GERMAN NEWS
DEUTSCHE AUSGABE
Di, 26.03.1996



* Inflation wieder leicht gestiegen
* Herzog will SED-Spitze keine Amnestie gewaehren
* Wieder Anschlaege auf tuerkische Einrichtungen
* Veterinaerausschuss kam wegen der Rinderseuche BSE erneut zusammen
* Seehofer begruesst Exportverbot der EU
* Sonderparteitag der SPD gefordert
* Tausende gingen bei Alcatel/SEL auf die Strasse
* Strategie von Regierungskoalition zur Steuer- und Finanzpolitik erarbeitet
* 5000 Rinder aus Grossbritannien in Deutschland
* Niederlage fuer Niedersachsen im Gorleben-Streit
* Umweltpolitik wird zu wenig an oekonomischer Effizienz ausgerichtet
* SPD uneinig ueber weiteren Kurs der Partei



Inflation wieder leicht gestiegen

Wiesbaden. Die Lebenshaltungskosten sind im Februar etwas schneller gestiegen, als im Januar. Wie das Statistische Bundesamt in Wiesbaden mitteilte, zog die Jahresinflationsrate von 1,5 auf 1,6 Prozent an. Dabei war die Preissteigerung im Osten mit 2,6 Prozent erneut deutlich hoeher als im Westen mit 1,4 Prozent. Vor allem sessionabhaengige Nahrungsmittel und Heizoel verteuerten sich ueberdurchschnittlich.


Herzog will SED-Spitze keine Amnestie gewaehren

Berlin. Bundespraesident Herzog hat Forderungen nach einer Amnestie bei SED-Unrecht eine Absage erteilt. Da kleinere und mittlere Delikte bereits verjaehrt seien, wuerden mit einer Amnestie DDR-Spitzenpolitiker und damit auch Verletzer von Menschenrechten in den Genuss von Straffreiheit kommen, so Herzog. Der Bundespraesident sprach zu Anlass zur 10. Sitzung der Enquete Kommission "SED-Diktatur" des Bundestages.


Wieder Anschlaege auf tuerkische Einrichtungen

Bielefeld. Auf tuerkische Einrichtungen in Bielefeld und Bremen sind in der vergangenen Nacht Brandanschlaege veruebt worden. Verletzt wurde niemand. Der Sachschaden blieb gering. Nach Angaben der Polizei waren in Bielefeld ein tuerkisches Kulturzentrum und ein tuerkisches Lebensmittelgeschaeft Ziele der Anschlaege. In Bremen wurde ein tuerkisches Bistro mit einem Molowtow-Cocktail beworfen. Der Gesamtschaden wird auf rund 18000 DM geschaetzt. Die Polizei nahm drei Personen fest, die dann jedoch wieder freigelassen wurden, da sie offenbar nichts mit den Anschlaegen zu tun hatten.
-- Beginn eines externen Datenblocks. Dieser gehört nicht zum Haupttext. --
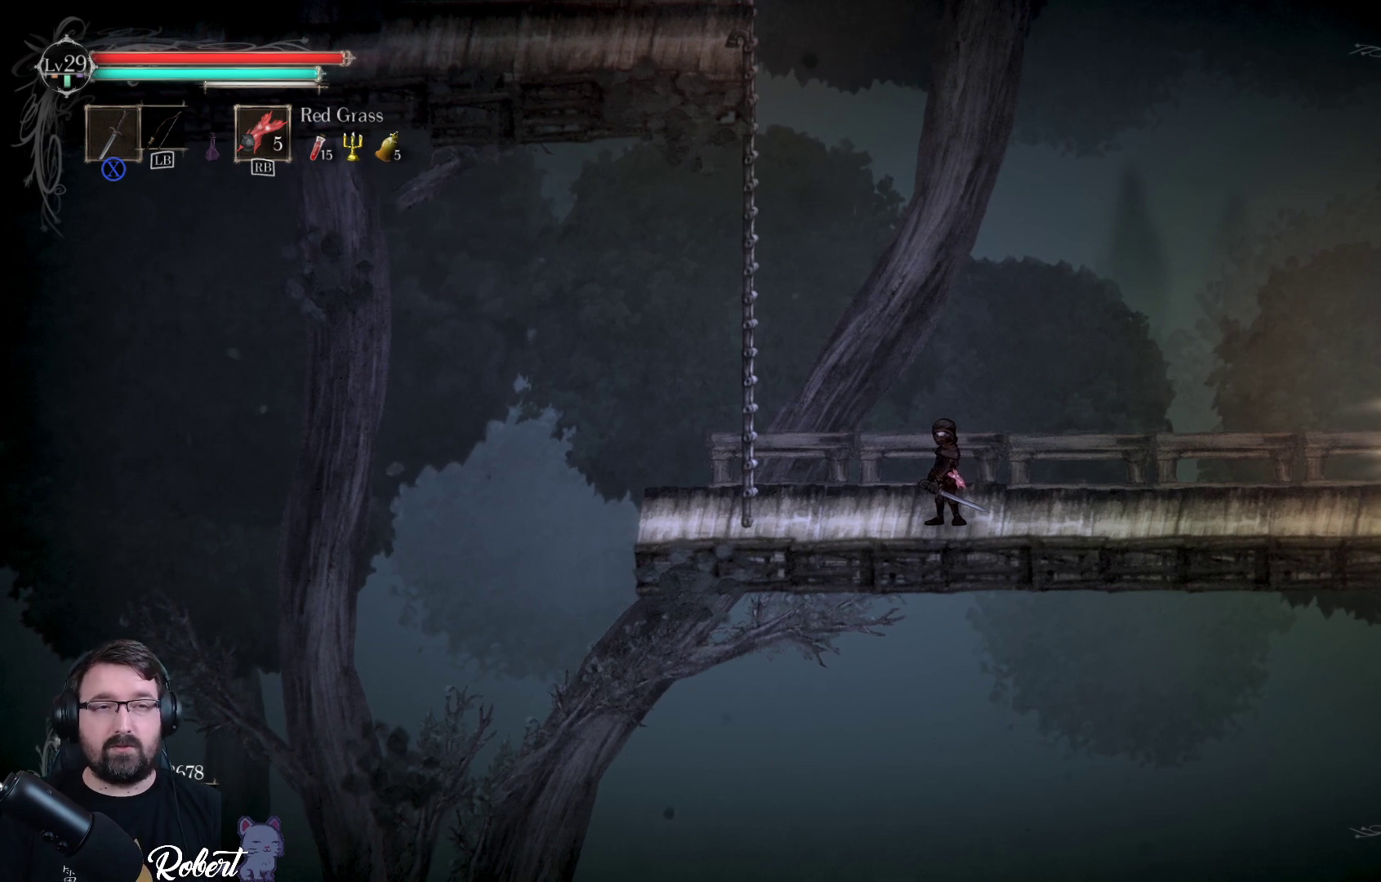
{"buttons": [], "left_stick": "center", "right_stick": "center", "events": []}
Veterinaerausschuss kam wegen der Rinderseuche BSE erneut zusammen

Bruessel. Der staendige Veterinaerausschuss der EU kam heute erneut zusammen, um ueber die BSE-Rinderseuche zu beraten. Das Treffen fand auf Wunsch Grossbritanniens statt, da sich die britische Regierung nicht mehr mit dem gestern gefassten Entschluss eines Exportstopps von britischen Rindfleisches abfinden will. Das ab morgen in Kraft tretende Ausfuhrverbot fuer Grossbritannien soll fuer britisches Rindfleisch, lebende Rinder und Rindfleischprodukte gelten. Die heutigen Beratungen fuehrten jedoch zu keiner Aenderung der Politik der EU.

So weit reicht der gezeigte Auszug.